I remember fighting this one well over a decade ago when management was telling us engineers that our web, Android and iOS should all look, feel and behave the same; it took some time to convince them that what you need is not consistency across platforms but consistency _within_ platforms.

Nobody on iOS cares what/how your app looks/works on Android, they care that the UX meets the expectations they have of that OS because they're switching between apps on that platform all day every day, people actually moving Android<-->iOS are few and far between, I mean literal decade(s) time-frames that people aren't switching.

esafak 6 days ago | parent [-]

You don't have multiple devices? I have an Android phone, an iPad, a PC, a Mac, etc.
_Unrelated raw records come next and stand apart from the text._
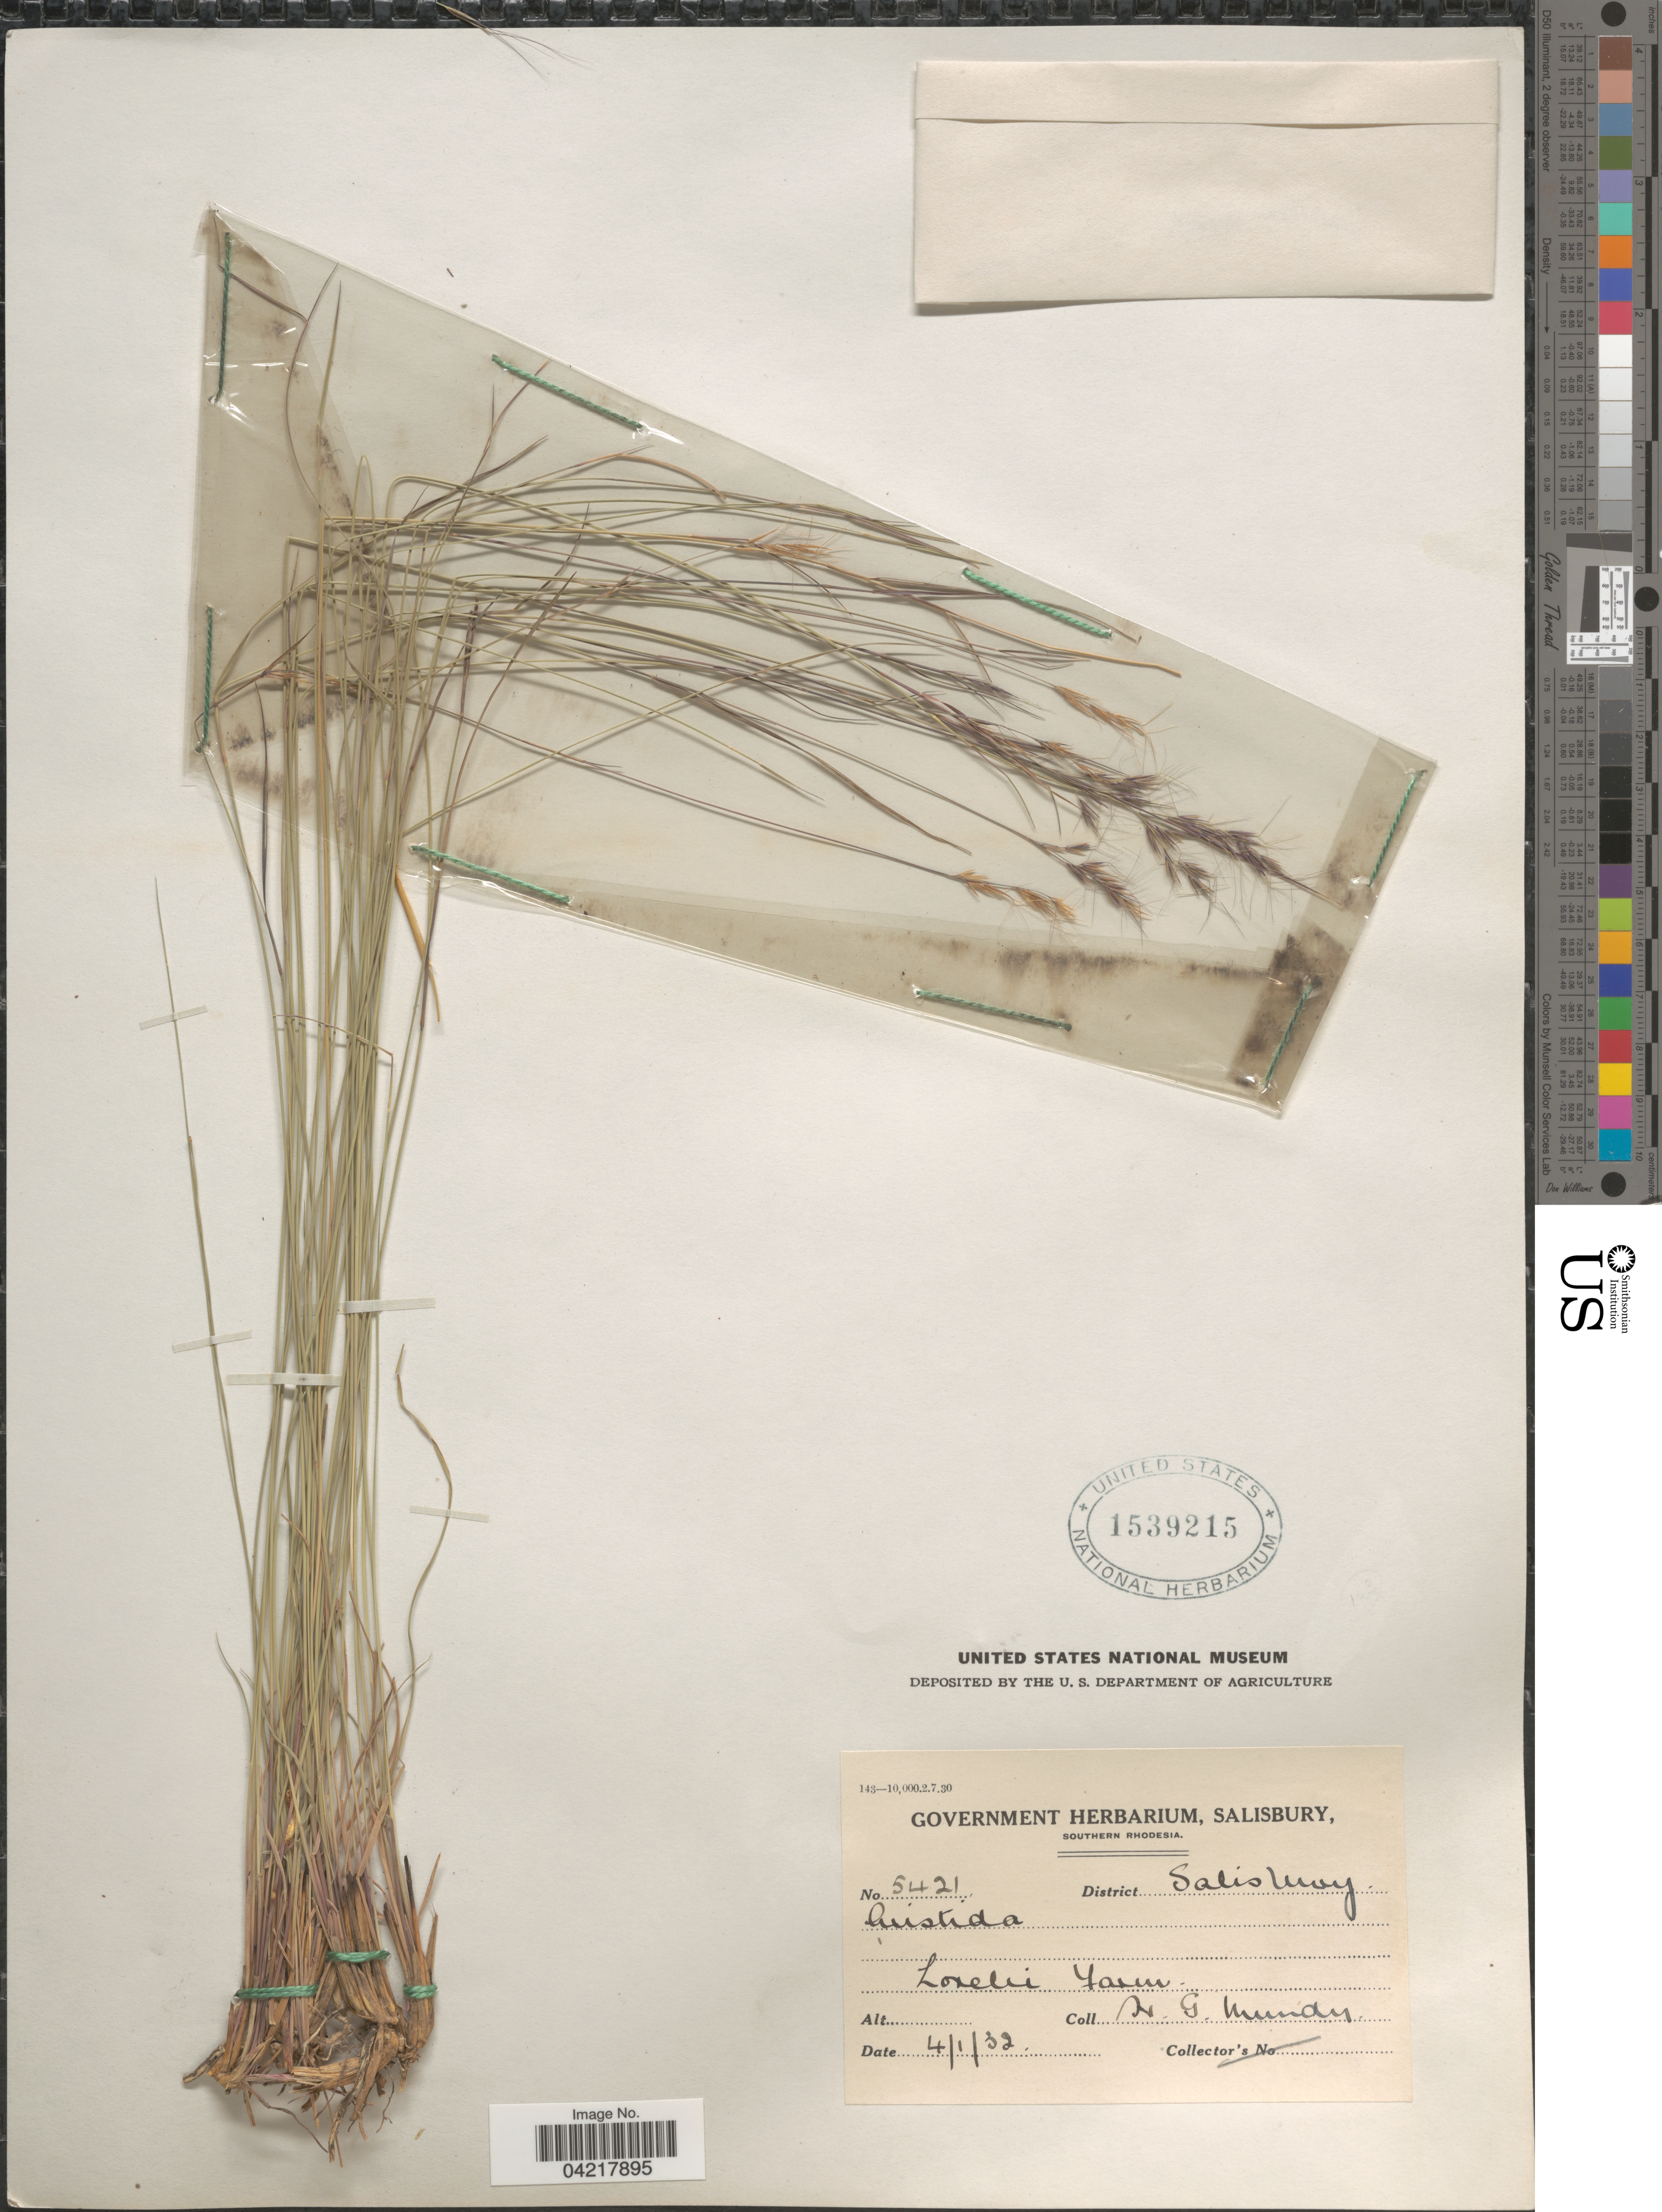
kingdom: Plantae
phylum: Tracheophyta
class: Liliopsida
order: Poales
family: Poaceae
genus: Aristida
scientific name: Aristida sp.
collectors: H. Mundy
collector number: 5421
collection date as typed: Transcribed d/m/y: 4/1/32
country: Zimbabwe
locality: Southern Rhodesia. District Salisbury. Loxelri Farm.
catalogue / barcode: US 1539215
z3t4 6 days ago | parent | next [-]

I have Windows, Linux with various desktops, iPhone, Android, and of course web browsers, and I think the apps look and behave pretty much the same across all devises. Maybe because almost all apps are web apps in a native shell. UI components it seems was a matter of performance rather then usability and developer experience!? Or it's just scripting madness gone framework insane.

pasc1878 6 days ago | parent | prev [-]

Yes and they behave differently which is what I expect - they are different tools and they should behave consistently on a platform.

They should be tuned for the platform.

I can't use gestures on a PC or Mac but I can on a iPad or Android. Similarly I can control a PC or mac from a proper keybord and mouse but the usual use for iPad/Android is via a single finger.